7. The large model training method based on PCB placement guidance as described in claim 1, characterized in that, The steps for performing regression validation and quality gate control on the updated first-stage model, and outputting a domain-specific model or parameter adapter, include: The updated first-stage model is inferred on the solidified regression benchmark set, and a regression validation guidance constraint graph is generated based on the inference results. Based on the regression verification guided constraint graph, the placement executor is driven to obtain the regression verification placement result. The quality parameter set of the regression verification placement result is calculated, and the quality parameter set includes the placement success rate, violation rate and key indicator distribution fluctuation. The set of quality parameters is compared with preset quality judgment conditions. Based on the comparison results, it is determined whether the regression verification and quality gate are passed. Based on the comparison results, a domain-specific model or parameter adapter is output.

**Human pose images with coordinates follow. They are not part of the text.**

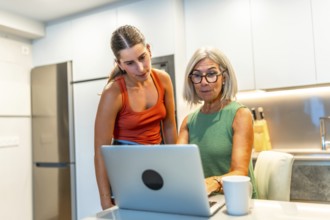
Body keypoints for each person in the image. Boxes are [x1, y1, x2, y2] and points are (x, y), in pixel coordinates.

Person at [94, 25, 178, 210]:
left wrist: (177, 170)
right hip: (125, 173)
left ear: (148, 49)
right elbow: (101, 151)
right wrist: (105, 200)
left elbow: (170, 127)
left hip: (158, 167)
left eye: (142, 58)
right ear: (119, 64)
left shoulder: (163, 80)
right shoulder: (113, 93)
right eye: (130, 63)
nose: (140, 68)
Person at [177, 46, 258, 198]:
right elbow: (177, 166)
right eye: (197, 76)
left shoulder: (240, 115)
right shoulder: (188, 122)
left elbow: (240, 172)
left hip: (237, 201)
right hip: (204, 201)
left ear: (224, 77)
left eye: (212, 74)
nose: (204, 82)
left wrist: (212, 183)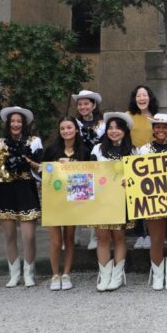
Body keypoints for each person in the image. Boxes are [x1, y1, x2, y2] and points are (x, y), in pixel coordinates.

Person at [0, 106, 43, 288]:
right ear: (8, 124)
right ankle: (14, 273)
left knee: (28, 235)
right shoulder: (0, 142)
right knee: (9, 235)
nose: (16, 124)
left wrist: (27, 162)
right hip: (6, 190)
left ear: (24, 123)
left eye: (19, 121)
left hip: (26, 189)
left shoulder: (34, 141)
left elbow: (40, 168)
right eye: (13, 121)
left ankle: (29, 272)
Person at [136, 113, 167, 290]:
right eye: (157, 126)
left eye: (165, 126)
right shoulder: (143, 150)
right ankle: (158, 274)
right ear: (153, 129)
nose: (161, 129)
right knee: (156, 239)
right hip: (152, 202)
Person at [41, 116, 88, 291]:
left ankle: (67, 273)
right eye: (62, 128)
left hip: (74, 200)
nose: (66, 131)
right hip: (54, 200)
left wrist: (73, 164)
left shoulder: (84, 150)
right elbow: (44, 173)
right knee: (55, 240)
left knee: (69, 238)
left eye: (69, 127)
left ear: (76, 129)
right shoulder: (52, 150)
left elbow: (89, 176)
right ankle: (55, 274)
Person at [89, 112, 135, 291]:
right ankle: (104, 275)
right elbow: (90, 173)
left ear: (125, 131)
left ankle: (118, 274)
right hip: (101, 201)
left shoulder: (133, 151)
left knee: (119, 237)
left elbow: (137, 178)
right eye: (110, 128)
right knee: (102, 238)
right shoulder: (97, 149)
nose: (114, 131)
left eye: (118, 128)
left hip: (121, 201)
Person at [71, 88, 105, 250]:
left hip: (97, 165)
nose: (83, 107)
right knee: (78, 200)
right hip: (79, 164)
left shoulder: (102, 124)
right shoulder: (73, 124)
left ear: (93, 105)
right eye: (80, 104)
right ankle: (75, 235)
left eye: (86, 104)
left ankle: (94, 236)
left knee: (94, 202)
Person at [127, 85, 158, 250]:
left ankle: (151, 234)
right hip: (133, 162)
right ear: (134, 98)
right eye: (138, 95)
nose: (141, 98)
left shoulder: (156, 118)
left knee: (151, 199)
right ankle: (140, 234)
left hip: (152, 163)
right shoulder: (128, 116)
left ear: (149, 97)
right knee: (137, 200)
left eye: (144, 95)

8. The large model training method based on PCB placement guidance as described in claim 1, characterized in that, After performing regression validation and quality gate control on the updated first-stage model, and outputting a domain-specific model or parameter adapter, the process also includes: Periodically collect newly added expert placement samples, and construct incremental supervised training samples based on the newly added expert placement samples; The domain-specific model or parameter adapter is retrained based on the incremental supervised training samples to obtain an updated domain-specific model. The updated domain-specific model is compared and validated with the original domain-specific model on a fixed regression benchmark set. After successful validation, the updated domain-specific model is released.

9. A large model training device based on PCB placement guidance, characterized in that, The large model training device based on PCB placement guidance stores a computer program, which, when executed by a processor, implements the large model training method based on PCB placement guidance as described in any one of claims 1-8.

10. A storage medium, characterized in that, The storage medium stores a computer program, which, when executed by a processor, implements the large model training method based on PCB placement guidance as described in any one of claims 1-8.